Broccoli Sweet Potato Fritters with Turmeric Spiced Yogurt
I love a good fritter. I already have a broccoli fritter on the site, and while this version is similar, I decided to put a new spin on it—because I’m such a fan of both fritters and broccoli. This one features another of my favorite vegetables: the sweet potato, making it even more nutritious.
As I try to stay away from cow dairy, I often use sheep yogurt as a substitute for dips and toppings. However, a non-dairy option such as coconut yogurt works beautifully as well.
As always, I encourage you to have fun and experiment with any recipe I share.
Broccoli, still in season, is a nutritional powerhouse—one of the most nutrient-dense vegetables we can eat. It’s rich in vitamins C, K, and A (as beta-carotene), as well as folate. It also contains antioxidants, fiber, and prebiotic compounds, and I, for one, love its versatility.
Sweet potatoes are a resistant starch, which helps support gut health and blood sugar balance. They are also rich in antioxidants. In this recipe, I used a garnet sweet potato for its bright orange flesh, but a Japanese or purple variety would be delicious as well—the purple could add a beautiful pop of color.
I especially love the color of the accompanying yogurt topping, which turns a vibrant yellow from the turmeric. The lemon zest, sumac, and fennel add layers of bright, fresh flavor.
This dish makes a perfect passable appetizer for gatherings—you can easily pick up each fritter with your hands and dip it in the sauce. It also works beautifully as a side dish for brunch, lunch, or dinner, plated with the sauce drizzled over them. Enjoy immediately, or make ahead and reheat on a tray in a 275°F/ 135 C for about 10 minutes before serving.
Makes: 10–12 fritters | Prep time: 15 minutes | Cook time: 25 minutes | Total time: 40 minutes
Gather for the fritters
1/4 cup (40 grams) yellow or white onion, diced
1/2 head broccoli, grated
1 medium sweet potato, peeled and grated
1/4 cup (15 grams) finely chopped parsley
3 tablespoons cassava flour
2 eggs
1 teaspoon ground coriander
1/2 teaspoon garlic powder
1 1/2 teaspoons salt
Pepper to taste
Olive oil or avocado oil, for frying
Make the fritters
Mix all ingredients in a bowl until well combined. Heat a large frying pan over medium heat and add enough oil to coat the bottom generously.
Working in batches and using a medium cookie scoop, drop mounds of the mixture into the pan (about 4 at a time). Using a spatula, gently flatten each mound into a 1/3-inch-thick patty.

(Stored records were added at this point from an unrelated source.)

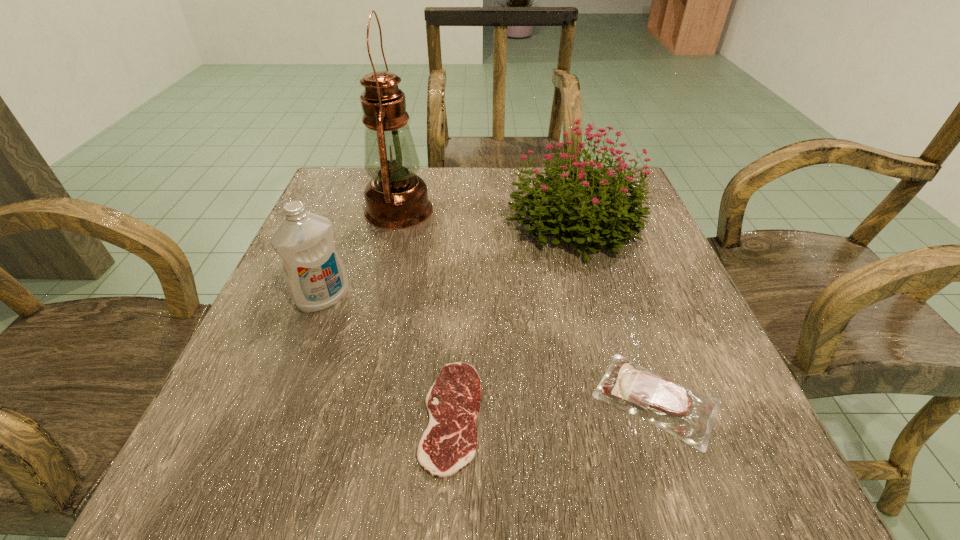
Locate an element on the screen. The height and width of the screenshot is (540, 960). vacant area that lies between the tallest object and the third nearest object is located at coordinates (361, 254).

Image resolution: width=960 pixels, height=540 pixels. What are the coordinates of `free space between the bouquet and the taller steak` in the screenshot? It's located at click(x=614, y=310).

The image size is (960, 540). In order to click on vacant space in between the detergent and the tallest object in this screenshot , I will do `click(361, 254)`.

In order to click on vacant space in between the third nearest object and the right steak in this screenshot , I will do `click(490, 349)`.

Where is `vacant region between the third farthest object and the third object from left to right`? vacant region between the third farthest object and the third object from left to right is located at coordinates (388, 357).

Image resolution: width=960 pixels, height=540 pixels. What are the coordinates of `free space between the bouquet and the third nearest object` in the screenshot? It's located at (448, 260).

Identify which object is located as the second nearest to the third object from right to left. Please provide its 2D coordinates. Your answer should be formatted as a tuple, i.e. [(x, y)], where the tuple contains the x and y coordinates of a point satisfying the conditions above.

[(315, 276)]

Identify the location of object that is the second nearest to the detergent. The height and width of the screenshot is (540, 960). (449, 443).

Locate an element on the screen. This screenshot has width=960, height=540. vacant space that satisfies the following two spatial constraints: 1. on the back side of the bouquet; 2. on the left side of the detergent is located at coordinates (352, 222).

This screenshot has width=960, height=540. Identify the location of vacant region that satisfies the following two spatial constraints: 1. on the front side of the right steak; 2. on the right side of the detergent. (286, 399).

Cook for 3–4 minutes on the first side, being careful not to burn. The fritters are delicate, so flip them gently and cook for another 2–3 minutes, until golden and cooked through.
Transfer to a paper towel–lined plate and repeat with the remaining mixture.
Gather for the spiced yogurt sauce
6 oz (170 grams)sheep yogurt
1 1/2 teaspoons turmeric
1 teaspoon sumac
1/2 teaspoon fennel pollen
Zest of 1 lemon
2 tablespoons chopped chives
Salt and pepper to taste
Make the spiced yogurt sauce
Place the yogurt in a small bowl. Add the turmeric, sumac, fennel pollen, lemon zest, chives, salt, and pepper. Whisk until smooth and well combined.
This can be made ahead of time and stored in an airtight container in the refrigerator.
When serving, you can dip the fritters into the sauce, or plate them with a dollop of yogurt sauce on top. Garnish with edible flowers and/or freshly chopped herbs if desired.